Martin Luther wrote, “as no one is without some commission and calling, so no one is without some kind of work.”1  Your work might take place here in the Church, but more likely your work will take place in the wider world.  Every body, regardless of age or ability, has gifts from God and a calling from God to bless, serve, and love others.  And it all begins by asking the right question: “What’s God calling me to do with my life.” 

Let’s take this one step further.  Now that we know the right question, how do we go about seeking the answer?  The great theologian Frederick Buechner gives us a good starting point.  He wrote that “the place God calls you to is the place where your deep gladness and the world’s deep hunger meet.”2  In other words, if you find the intersection of what you’re good at doing, what you like doing, and what the world needs you to do, you’ve found your answer, your calling, your vocation, your purpose.

OK, but how can you know for sure?  Sometimes the answer arises within you, straight from God, as words, a feeling, or an intuition.  So pray about it.  Ponder it.  Other times, it comes from outside, like when someone sees something special in you and encourages you to pursue it.  So test that answer.  Get insight from people you trust.  And then assess where that answer places you.  Are you at that intersection of your deep gladness and the world’s need?  Is it, like God, grounded in relationship and love?  If so, congratulations!  You know what God is calling you to do with your life.

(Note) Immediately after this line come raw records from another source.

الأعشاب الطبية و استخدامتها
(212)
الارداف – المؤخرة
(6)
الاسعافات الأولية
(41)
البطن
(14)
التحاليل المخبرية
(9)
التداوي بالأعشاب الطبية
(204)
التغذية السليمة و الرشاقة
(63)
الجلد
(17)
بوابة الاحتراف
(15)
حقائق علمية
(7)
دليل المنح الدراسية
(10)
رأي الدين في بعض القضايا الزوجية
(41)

Look, I know I haven’t solved the eternal mystery of the Holy Spirit for you, but perhaps now you can ask the right questions, questions that reflect the relationality and love that’s the essence of God and us.  If so, then the rest of your life need not be a mystery.  Our Triune God has answers for you, because you are beloved.  You have gifts and purpose.  And you are the means by which God wants to bless and love the world.  Amen.

Citations
1 What Shall I Say? Discerning God’s Call to Ministry © 1998 ELCA, p. 22.
2 Ibid, p. 23.

Gospel Text: John 3:1-17

1Now there was a Pharisee named Nicodemus, a leader of the Jews. 2He came to Jesus by night and said to him, “Rabbi, we know that you are a teacher who has come from God; for no one can do these signs that you do apart from the presence of God.” 3Jesus answered him, “Very truly, I tell you, no one can see the kingdom of God without being born from above.” 4Nicodemus said to him, “How can anyone be born after having grown old? Can one enter a second time into the mother’s womb and be born?” 5Jesus answered, “Very truly, I tell you, no one can enter the kingdom of God without being born of water and Spirit. 6What is born of the flesh is flesh, and what is born of the Spirit is spirit. 7Do not be astonished that I said to you, ‘You must be born from above.’ 8The wind blows where it chooses, and you hear the sound of it, but you do not know where it comes from or where it goes. So it is with everyone who is born of the Spirit.” 9Nicodemus said to him, “How can these things be?” 10Jesus answered him, “Are you a teacher of Israel, and yet you do not understand these things?
11“Very truly, I tell you, we speak of what we know and testify to what we have seen; yet you do not receive our testimony. 12If I have told you about earthly things and you do not believe, how can you believe if I tell you about heavenly things? 13No one has ascended into heaven except the one who descended from heaven, the Son of Man. 14And just as Moses lifted up the serpent in the wilderness, so must the Son of Man be lifted up, 15that whoever believes in him may have eternal life.
16“For God so loved the world that he gave his only Son, so that everyone who believes in him may not perish but may have eternal life.
17“Indeed, God did not send the Son into the world to condemn the world, but in order that the world might be saved through him.”